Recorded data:
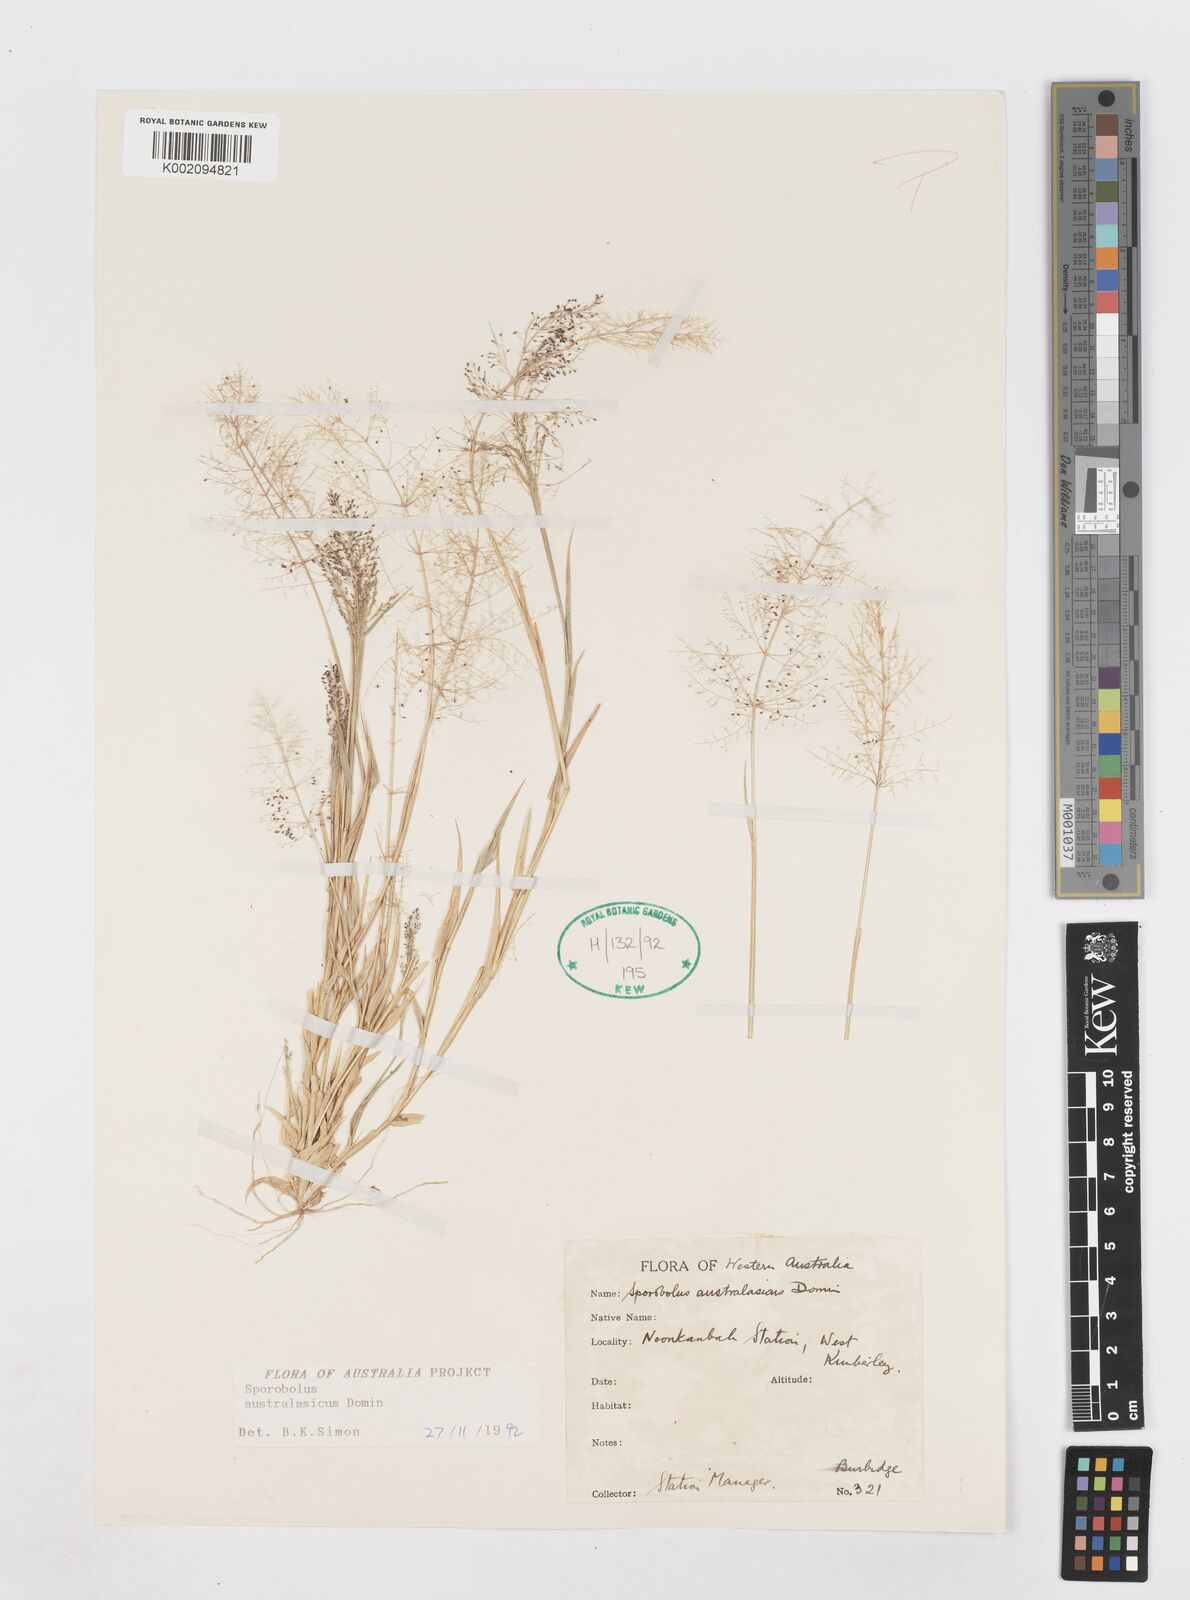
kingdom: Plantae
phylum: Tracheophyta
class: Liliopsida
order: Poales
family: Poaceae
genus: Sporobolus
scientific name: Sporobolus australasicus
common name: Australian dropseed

§ Written problem
Convert the stretch of material from the line containing "phylum: Tracheophyta" through the end into a Markdown table with the columns Row and Entry. Number each line in Row and skip any blank lines.

§ Solution
| Row | Entry |
|---|---|
| 1 | phylum: Tracheophyta |
| 2 | class: Liliopsida |
| 3 | order: Poales |
| 4 | family: Poaceae |
| 5 | genus: Sporobolus |
| 6 | scientific name: Sporobolus australasicus |
| 7 | common name: Australian dropseed |